REPUBLIKA.CO.ID, BEIJING -- Kematian misterius saudara seayah pemimpin Kim Jong Un, Kim Jong-nam, menjadi kehilangan besar bagi Cina. Deng Yuwen, seorang komentator urusan publik di Beijing, mengatakan kematian Kim Jong-nam menghapus potensi jalan bagi Cina untuk mengekang ambisi nuklir pemimpin Korea Utara.
Kim Jong-nam diketahui telah lama tinggal di luar Korea Utara selama bertahun-tahun dan memiliki hubungan dekat dengan Cina. Ia menikah dan memiliki keluarga di Beijing dan kemudian pindah ke Macau, serta mendapatkan perlindungan dari pemerintah Cina.
"Kim Jong Un telah menguji kesabaran Cina.
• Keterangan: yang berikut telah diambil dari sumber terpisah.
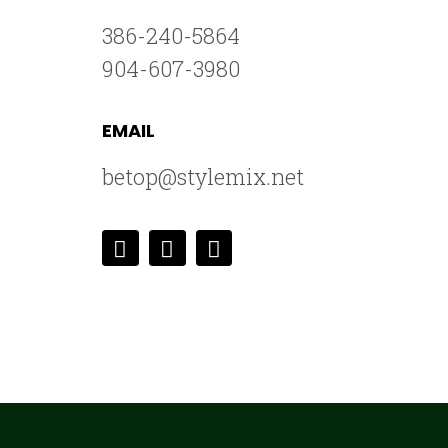
386-240-5864
904-607-3980
EMAIL
betop@stylemix.net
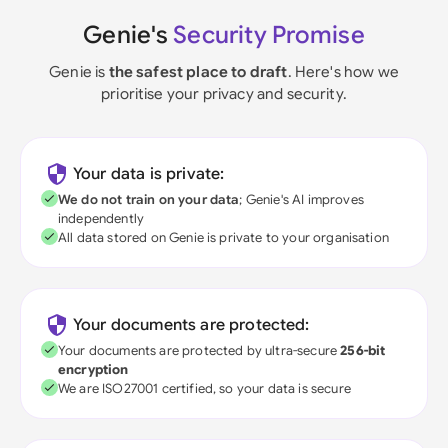
Genie's
Security Promise
Genie is
the safest place to draft
. Here's how we
prioritise your privacy and security.
Your data is private:
We do not train on your data
; Genie's AI improves
independently
All data stored on Genie is private to your organisation
Your documents are protected:
Your documents are protected by ultra-secure
256-bit
encryption
We are ISO27001 certified, so your data is secure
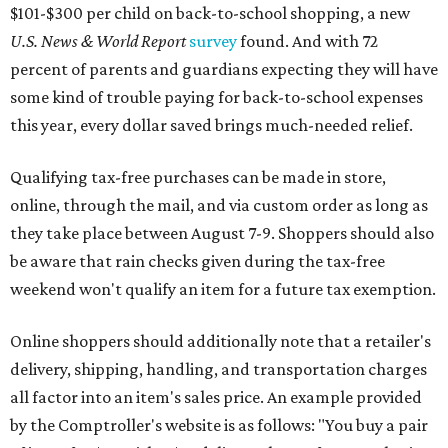
$101-$300 per child on back-to-school shopping, a new
U.S. News & World Report
survey
found. And with 72
percent of parents and guardians expecting they will have
some kind of trouble paying for back-to-school expenses
this year, every dollar saved brings much-needed relief.
Qualifying tax-free purchases can be made in store,
online, through the mail, and via custom order as long as
they take place between August 7-9. Shoppers should also
be aware that rain checks given during the tax-free
weekend won't qualify an item for a future tax exemption.
Online shoppers should additionally note that a retailer's
delivery, shipping, handling, and transportation charges
all factor into an item's sales price. An example provided
by the Comptroller's website is as follows: "You buy a pair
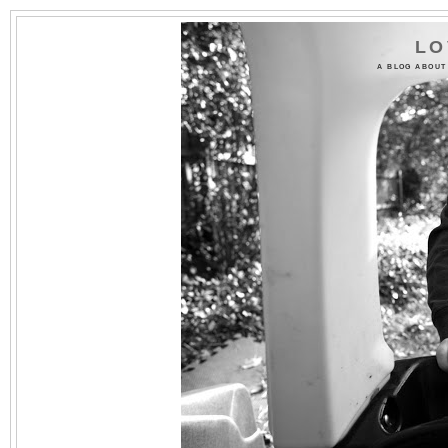
LO
A BLOG ABOUT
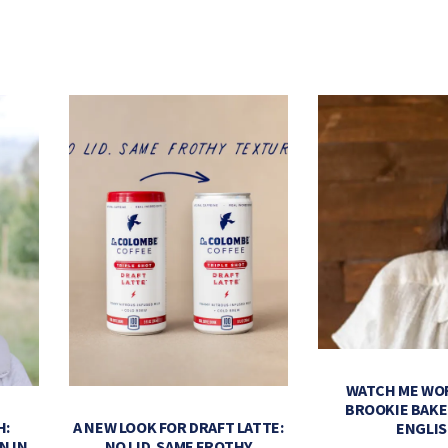
WATCH ME WO
BROOKIE BAK
H:
A NEW LOOK FOR DRAFT LATTE:
ENGLI
N IN
NO LID. SAME FROTHY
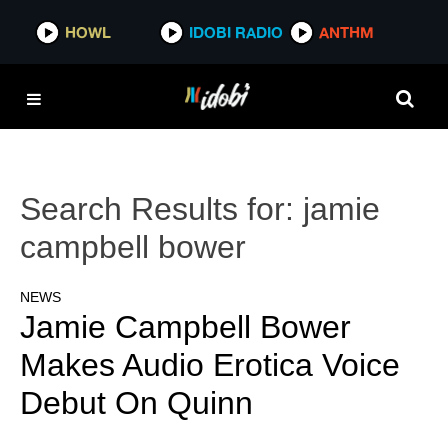
HOWL
IDOBI RADIO
ANTHM
Search Results for:
jamie
campbell bower
NEWS
Jamie Campbell Bower
Makes Audio Erotica Voice
Debut On Quinn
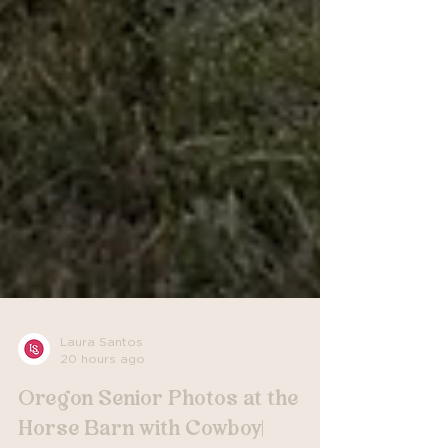
Laura Santos
20 hours ago
Oregon Senior Photos at the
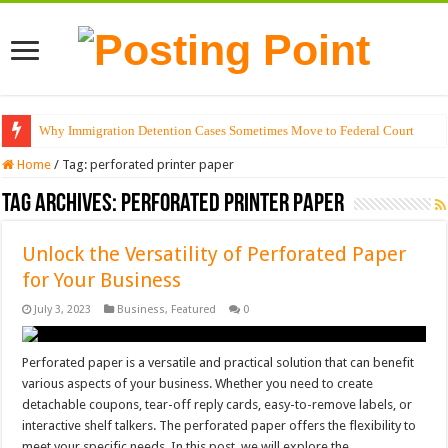
Why Immigration Detention Cases Sometimes Move to Federal Court
Home
/
Tag:
perforated printer paper
Tag Archives:
perforated printer paper
Unlock the Versatility of Perforated Paper
for Your Business
July 3, 2023
Business
,
Featured
0
Perforated paper is a versatile and practical solution that can benefit
various aspects of your business. Whether you need to create
detachable coupons, tear-off reply cards, easy-to-remove labels, or
interactive shelf talkers. The perforated paper offers the flexibility to
meet your specific needs. In this post, we will explore the …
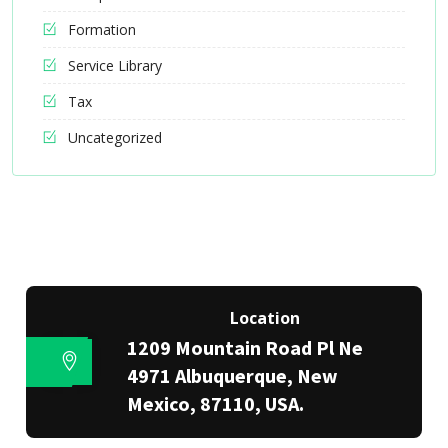
Formation
Service Library
Tax
Uncategorized
Location
1209 Mountain Road Pl Ne
4971 Albuquerque, New
Mexico, 87110, USA.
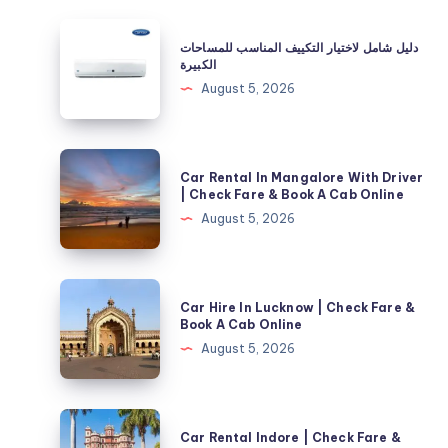
دليل
دليل شامل لاختيار التكييف المناسب للمساحات
شامل
الكبيرة
لاختيار
August 5, 2026
التكييف
المناسب
للمساحات
Car
Car Rental In Mangalore With Driver
الكبيرة
Rental
| Check Fare & Book A Cab Online
In
August 5, 2026
Mangalore
With
Driver
Car
Car Hire In Lucknow | Check Fare &
|
Hire
Book A Cab Online
Check
In
August 5, 2026
Fare
Lucknow
&
|
Book
Check
Car
A
Car Rental Indore | Check Fare &
Fare
Rental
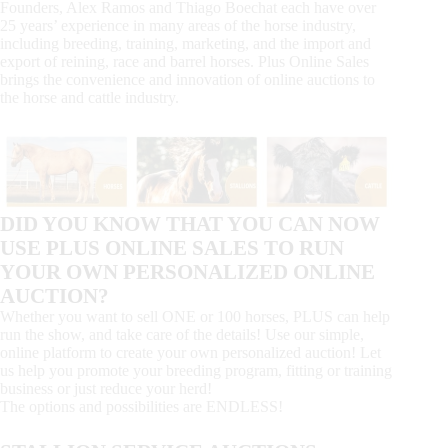
Founders, Alex Ramos and Thiago Boechat each have over
25 years’ experience in many areas of the horse industry,
including breeding, training, marketing, and the import and
export of reining, race and barrel horses. Plus Online Sales
brings the convenience and innovation of online auctions to
the horse and cattle industry.
DID YOU KNOW THAT YOU CAN NOW
USE PLUS ONLINE SALES TO RUN
YOUR OWN PERSONALIZED ONLINE
AUCTION?
Whether you want to sell ONE or 100 horses, PLUS can help
run the show, and take care of the details! Use our simple,
online platform to create your own personalized auction! Let
us help you promote your breeding program, fitting or training
business or just reduce your herd!
The options and possibilities are ENDLESS!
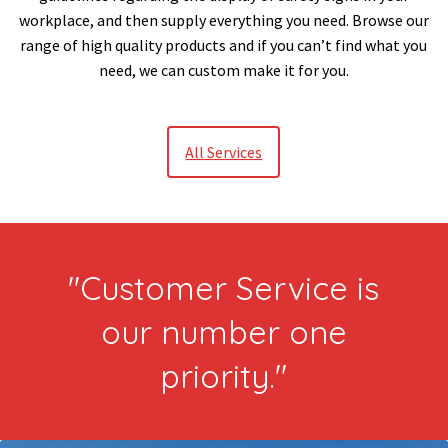
workplace, and then supply everything you need. Browse our
range of high quality products and if you can’t find what you
need, we can custom make it for you.
All Services
"Customer Service is
our number one
priority."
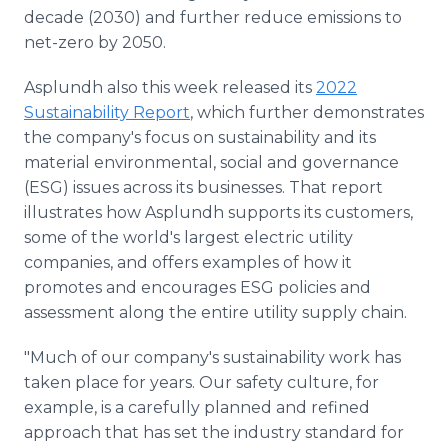
decade (2030) and further reduce emissions to
net-zero by 2050.
Asplundh also this week released its
2022
Sustainability Report
, which further demonstrates
the company's focus on sustainability and its
material environmental, social and governance
(ESG) issues across its businesses. That report
illustrates how Asplundh supports its customers,
some of the world's largest electric utility
companies, and offers examples of how it
promotes and encourages ESG policies and
assessment along the entire utility supply chain.
"Much of our company's sustainability work has
taken place for years. Our safety culture, for
example, is a carefully planned and refined
approach that has set the industry standard for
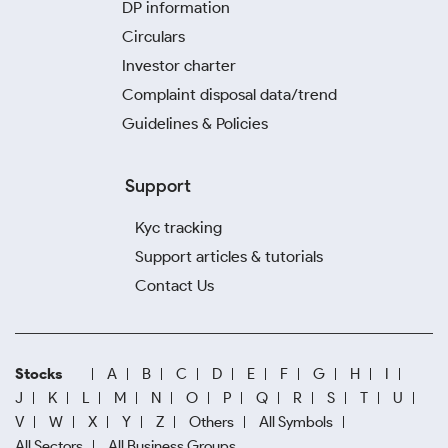
DP information
Circulars
Investor charter
Complaint disposal data/trend
Guidelines & Policies
Support
Kyc tracking
Support articles & tutorials
Contact Us
Stocks
A
B
C
D
E
F
G
H
I
J
K
L
M
N
O
P
Q
R
S
T
U
V
W
X
Y
Z
Others
All Symbols
All Sectors
All Business Groups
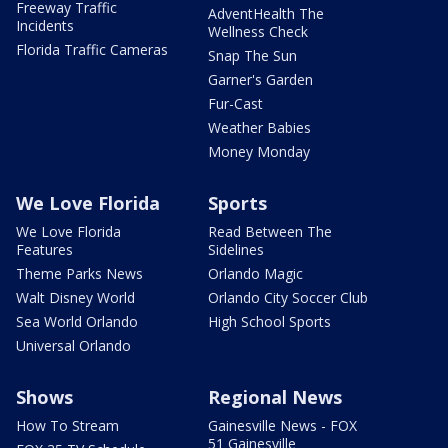
Freeway Traffic
AdventHealth The
Incidents
Wellness Check
Florida Traffic Cameras
Snap The Sun
Garner's Garden
Fur-Cast
Weather Babies
Money Monday
We Love Florida
Sports
We Love Florida
Read Between The
Features
Sidelines
Theme Parks News
Orlando Magic
Walt Disney World
Orlando City Soccer Club
Sea World Orlando
High School Sports
Universal Orlando
Shows
Regional News
How To Stream
Gainesville News - FOX
51 Gainesville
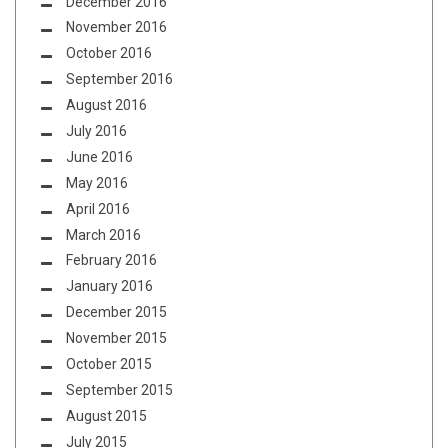
December 2016
November 2016
October 2016
September 2016
August 2016
July 2016
June 2016
May 2016
April 2016
March 2016
February 2016
January 2016
December 2015
November 2015
October 2015
September 2015
August 2015
July 2015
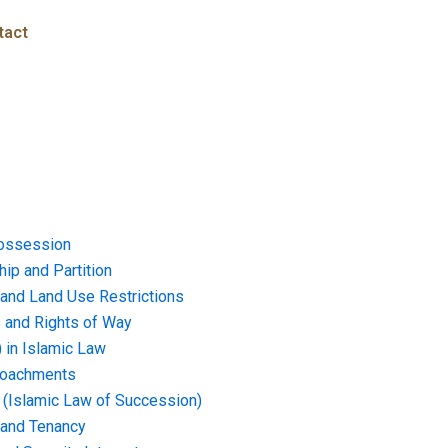
tact
ossession
ip and Partition
and Land Use Restrictions
and Rights of Way
) in Islamic Law
croachments
e (Islamic Law of Succession)
 and Tenancy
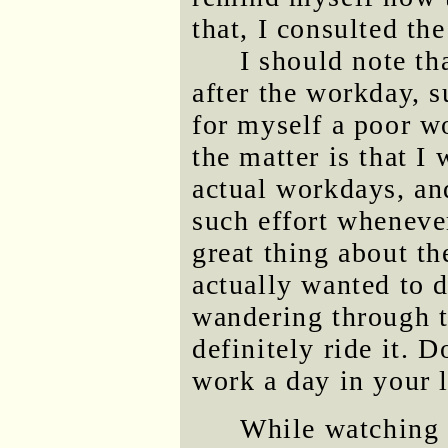
that, I consulted th
I should note th
after the workday, 
for myself a poor wo
the matter is that I
actual workdays, an
such effort wheneve
great thing about th
actually wanted to do
wandering through th
definitely ride it. 
work a day in your l
While watching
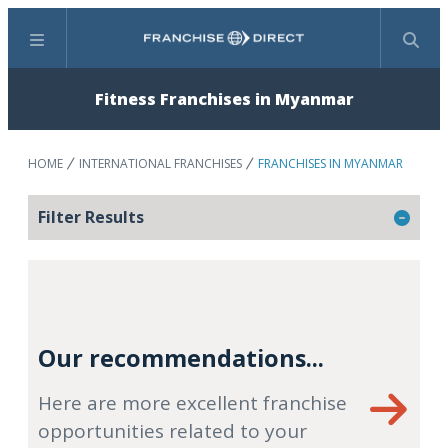
Menu
Search
Fitness Franchises in Myanmar
HOME
INTERNATIONAL FRANCHISES
FRANCHISES IN MYANMAR
Filter Results
Our recommendations...
Here are more excellent franchise
opportunities related to your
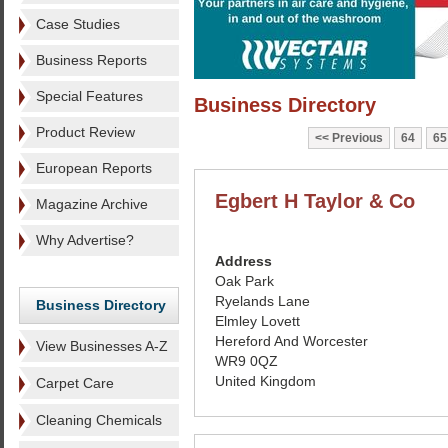
Case Studies
Business Reports
Special Features
Business Directory
Product Review
Previous
64
65
European Reports
Egbert H Taylor & Co
Magazine Archive
Why Advertise?
Address
Oak Park
Ryelands Lane
Business Directory
Elmley Lovett
Hereford And Worcester
View Businesses A-Z
WR9 0QZ
United Kingdom
Carpet Care
Cleaning Chemicals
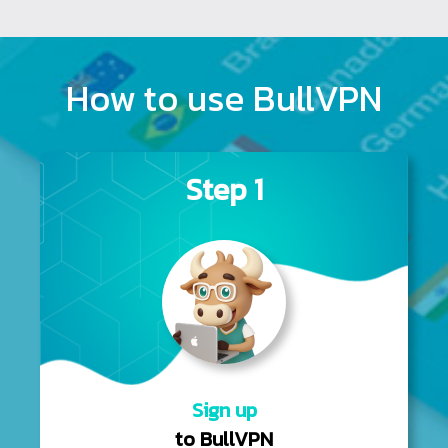
How to use BullVPN
Step 1
Sign up
to BullVPN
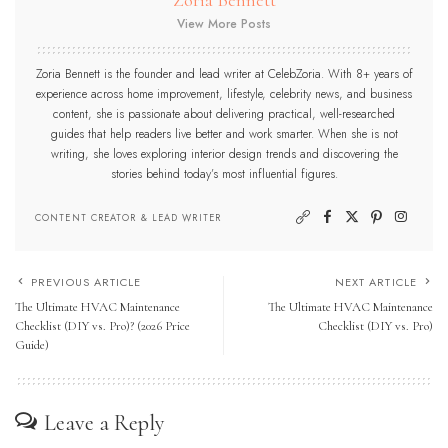
View More Posts
Zoria Bennett is the founder and lead writer at CelebZoria. With 8+ years of
experience across home improvement, lifestyle, celebrity news, and business
content, she is passionate about delivering practical, well-researched
guides that help readers live better and work smarter. When she is not
writing, she loves exploring interior design trends and discovering the
stories behind today’s most influential figures.
CONTENT CREATOR & LEAD WRITER
PREVIOUS ARTICLE
NEXT ARTICLE
The Ultimate HVAC Maintenance
The Ultimate HVAC Maintenance
Checklist (DIY vs. Pro)? (2026 Price
Checklist (DIY vs. Pro)
Guide)
Leave a Reply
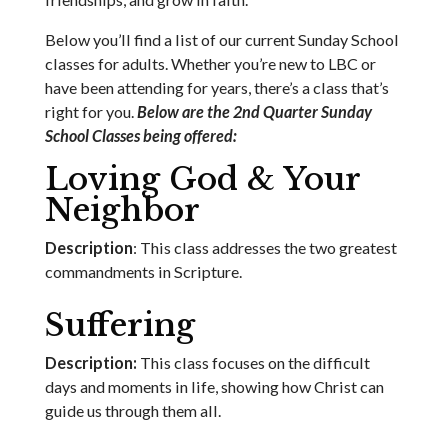
Below you’ll find a list of our current Sunday School
classes for adults. Whether you’re new to LBC or
have been attending for years, there’s a class that’s
right for you.
Below are the 2nd Quarter Sunday
School Classes being offered:
Loving God & Your
Neighbor
Description
: This class addresses the two greatest
commandments in Scripture.
Suffering
Description:
This class focuses on the difficult
days and moments in life, showing how Christ can
guide us through them all.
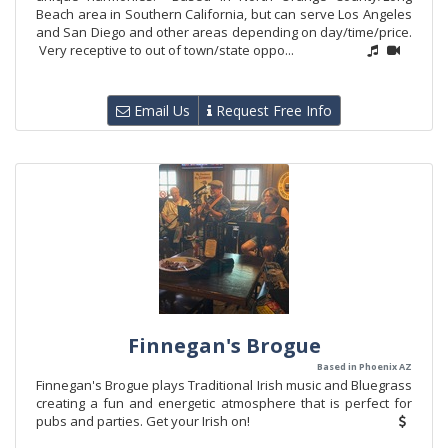
Beach area in Southern California, but can serve Los Angeles
and San Diego and other areas depending on day/time/price.
Very receptive to out of town/state oppo...
Email Us
Request Free Info
Finnegan's Brogue
Based in Phoenix AZ
Finnegan's Brogue plays Traditional Irish music and Bluegrass
creating a fun and energetic atmosphere that is perfect for
pubs and parties. Get your Irish on!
Jika Beijing tidak ingin melihat kehancuran total dari rezim Kim, Beijing berharap akan ada yang menggantikan Kim, Itulah sebabnya mengapa pemimpin Korea Utara itu semakin khawatir akan kehadiran saudaranya," ujar Yuwen, dikutip Free Malaysia Today.
Korea Utara telah berulang kali melakukan uji coba nuklir dan rudal, yang menimbulkan keresahan Cina. Sikap Korea Utara menempatkan Beijing di posisi sulit sebagai sekutu Korea Utara dan AS.
Sementara Kim Jong-nam yang dianggap sebagai pengganti potensial kepemimpinan Korea Utara, menjadi alat bagi Cina untuk menekan Kim Jong-un. Meski demikian, Kim Jong-nam telah masuk ke daftar eksekusi yang akan dilakukan saudaranya.
Beijing selama ini mengekspor sebagian besar makanan dan bahan bakar ke Korea Utara. Kedua negara memiliki hubungan yang solid sejak 1950, ketika mereka berjuang bersama dalam Perang Korea. Para pendiri kedua negara itu bahkan mengatakan mereka memiliki ikatan yang dibangun dengan darah.
Juru Bicara Kementerian Luar Negeri Cina, Geng Shuang, mengatakan pembunuhan Kim Jong-nam tidak akan mempengaruhi hubungan Cina dan Korea Selatan. Walaupun sejak 2011, satu tahun sebelum Presiden Xi Jinping mengambil alih kekuasaan di Cina, kedua pemimpin negara tidak pernah bertemu.
Cina telah melihat pengembangan nuklir Korea Utara dengan keprihatinan. Pemimpinnya merilis daftar baru produk yang dilarang untuk ekspor ke Korea Utara pada Januari lalu, untuk mematuhi sanksi baru PBB dan mengatasi kecaman internasional.